- _WHAT YOU ARE ASKED TO DO_
Transcribe every line of the material below exactly, leaving out the pictures.

- _INFORMATION SHOWN_
☆ ☆ ☆
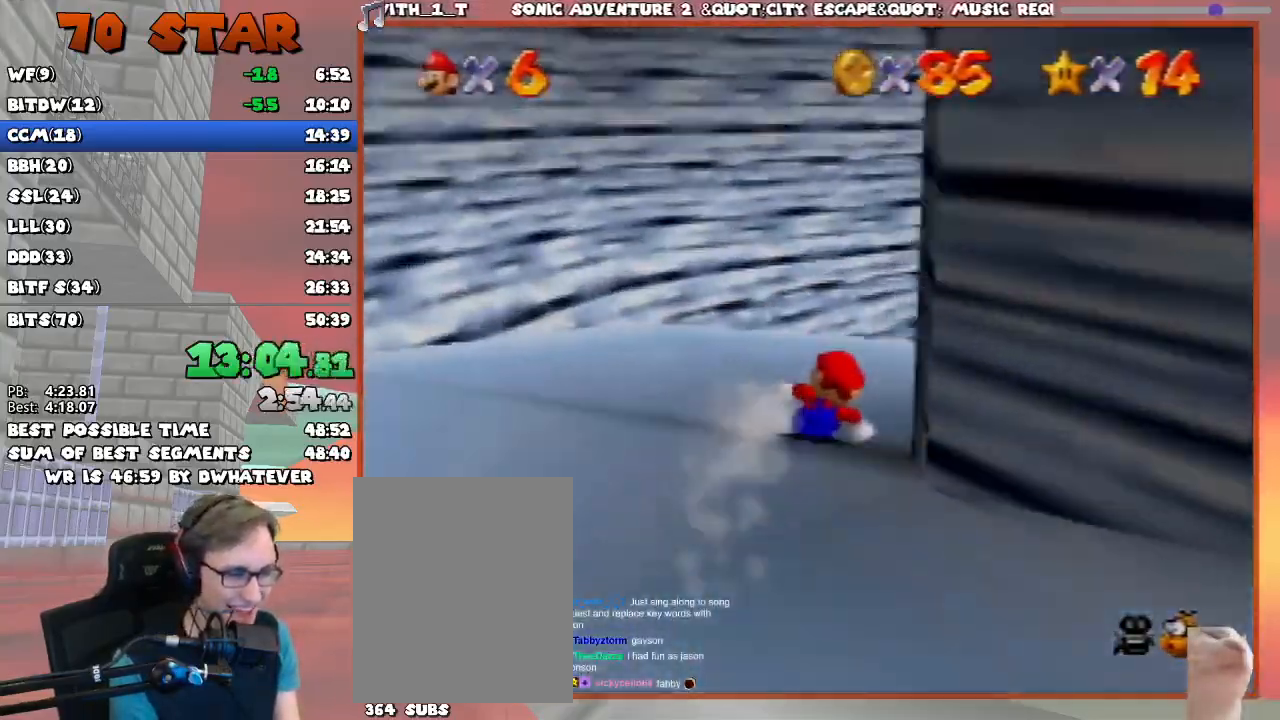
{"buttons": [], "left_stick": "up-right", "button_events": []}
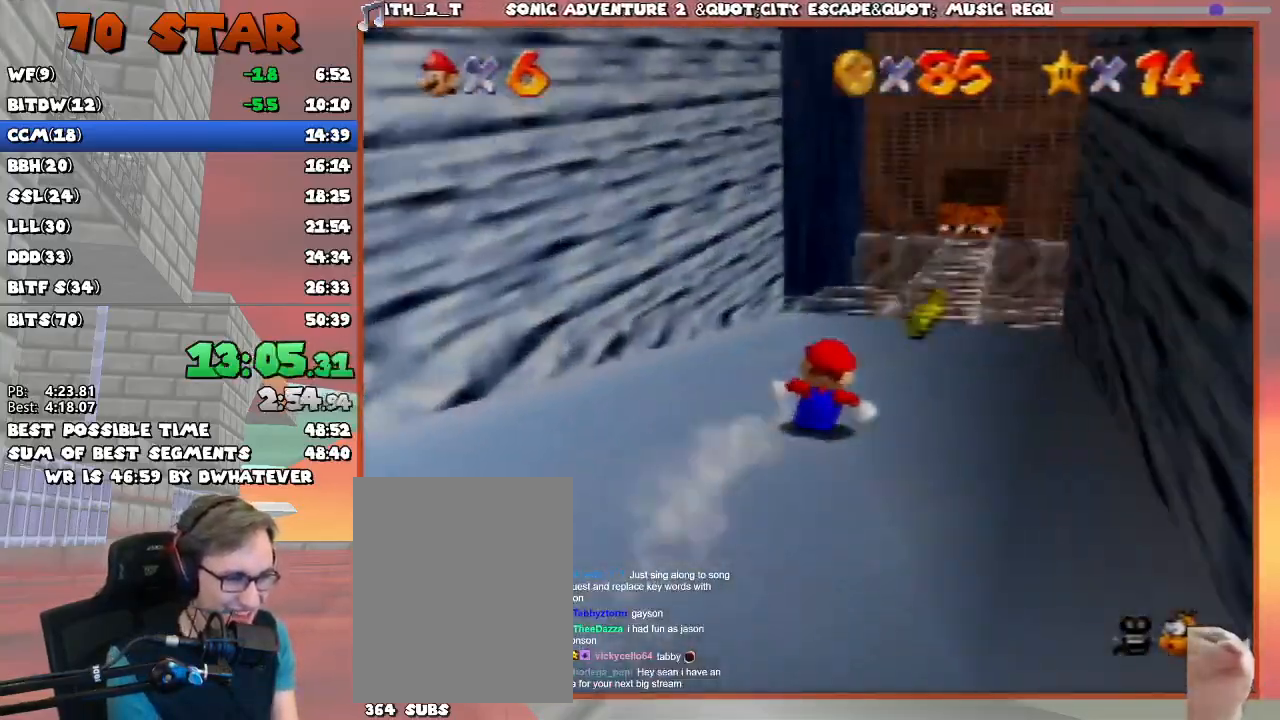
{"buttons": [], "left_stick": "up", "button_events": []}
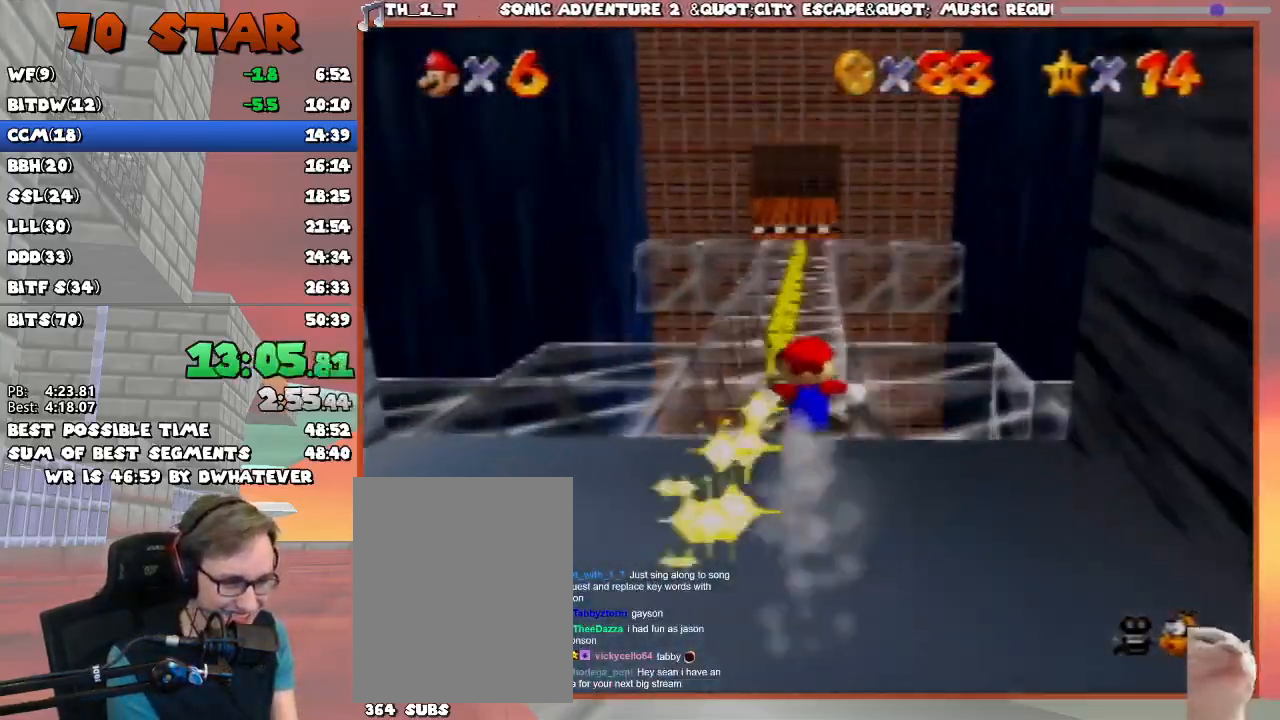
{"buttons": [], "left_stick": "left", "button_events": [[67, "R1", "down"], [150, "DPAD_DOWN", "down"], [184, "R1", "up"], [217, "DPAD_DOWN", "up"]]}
☆ ☆ ☆
- _SOLUTION_
{"buttons": [], "left_stick": "up-right", "button_events": []}
{"buttons": [], "left_stick": "up", "button_events": []}
{"buttons": [], "left_stick": "left", "button_events": [[67, "R1", "down"], [150, "DPAD_DOWN", "down"], [184, "R1", "up"], [217, "DPAD_DOWN", "up"]]}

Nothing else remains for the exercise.